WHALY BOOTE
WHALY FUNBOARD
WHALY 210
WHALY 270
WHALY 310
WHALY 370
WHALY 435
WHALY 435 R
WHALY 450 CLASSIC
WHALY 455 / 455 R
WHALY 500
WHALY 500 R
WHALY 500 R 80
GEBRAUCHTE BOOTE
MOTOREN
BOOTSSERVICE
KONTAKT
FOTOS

# [What to work on]
Print every line of the material above, keeping each one unchanged and in the same order.

# [Written solution]
WHALY BOOTE
WHALY FUNBOARD
WHALY 210
WHALY 270
WHALY 310
WHALY 370
WHALY 435
WHALY 435 R
WHALY 450 CLASSIC
WHALY 455 / 455 R
WHALY 500
WHALY 500 R
WHALY 500 R 80
GEBRAUCHTE BOOTE
MOTOREN
BOOTSSERVICE
KONTAKT
FOTOS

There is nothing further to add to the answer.